SOURCE DATA
== Segment start ==

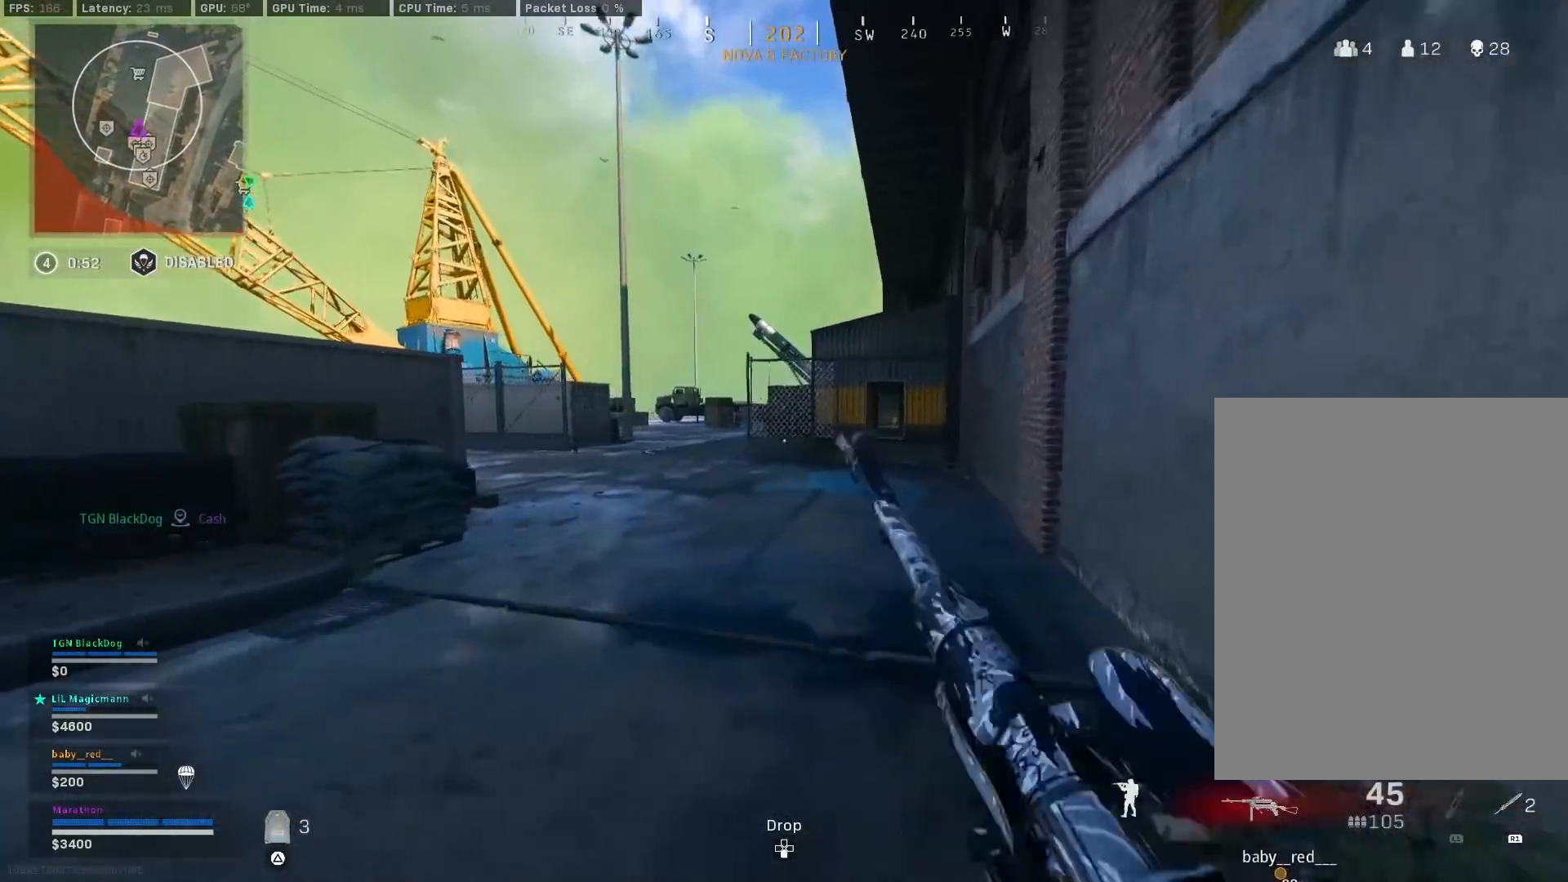
{"buttons": ["CROSS"], "left_stick": "up", "right_stick": "center", "events": [[133, "right_stick", "right"], [183, "R3", "down"], [267, "right_stick", "center"], [350, "R3", "up"], [433, "R3", "down"], [500, "CROSS", "down"], [500, "R3", "up"]]}
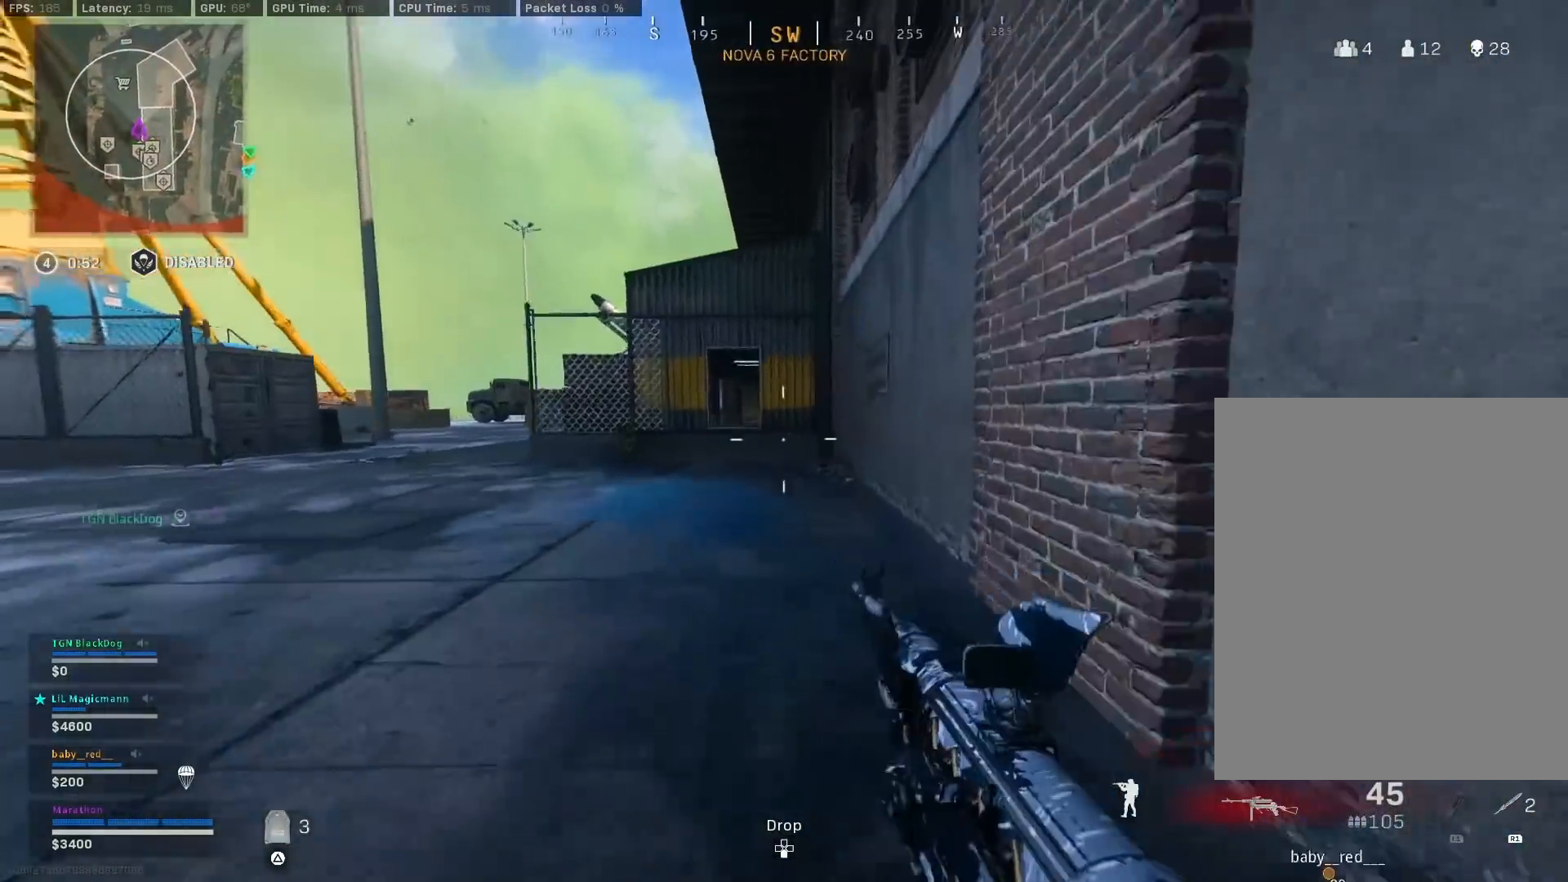
{"buttons": ["TRIANGLE"], "left_stick": "up", "right_stick": "center", "events": [[33, "right_stick", "up-right"], [83, "CROSS", "up"], [83, "right_stick", "center"], [167, "TRIANGLE", "down"], [183, "TRIANGLE", "up"], [283, "TRIANGLE", "down"], [300, "TRIANGLE", "up"], [383, "TRIANGLE", "down"], [450, "TRIANGLE", "up"], [500, "TRIANGLE", "down"]]}
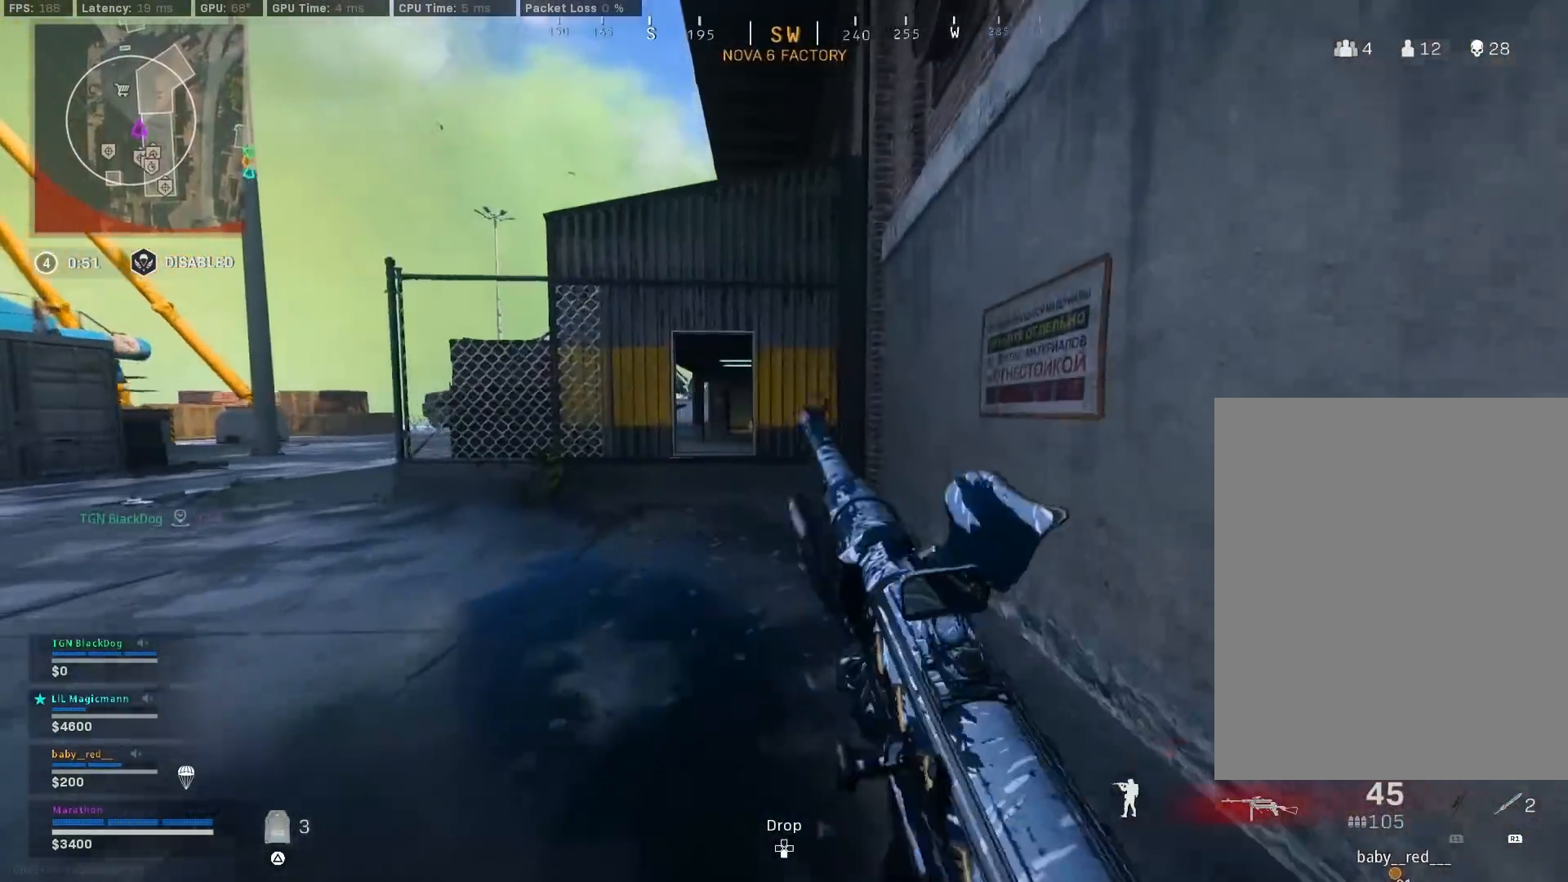
{"buttons": ["CROSS"], "left_stick": "up", "right_stick": "center", "events": [[50, "TRIANGLE", "up"], [133, "TRIANGLE", "down"], [200, "TRIANGLE", "up"], [433, "CROSS", "down"]]}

== Segment end ==

REQUIRED WORK
Using the data above, print every line exactly, omitting pictures.

RESPONSE TO THIS EXERCISE
{"buttons": ["CROSS"], "left_stick": "up", "right_stick": "center", "events": [[133, "right_stick", "right"], [183, "R3", "down"], [267, "right_stick", "center"], [350, "R3", "up"], [433, "R3", "down"], [500, "CROSS", "down"], [500, "R3", "up"]]}
{"buttons": ["TRIANGLE"], "left_stick": "up", "right_stick": "center", "events": [[33, "right_stick", "up-right"], [83, "CROSS", "up"], [83, "right_stick", "center"], [167, "TRIANGLE", "down"], [183, "TRIANGLE", "up"], [283, "TRIANGLE", "down"], [300, "TRIANGLE", "up"], [383, "TRIANGLE", "down"], [450, "TRIANGLE", "up"], [500, "TRIANGLE", "down"]]}
{"buttons": ["CROSS"], "left_stick": "up", "right_stick": "center", "events": [[50, "TRIANGLE", "up"], [133, "TRIANGLE", "down"], [200, "TRIANGLE", "up"], [433, "CROSS", "down"]]}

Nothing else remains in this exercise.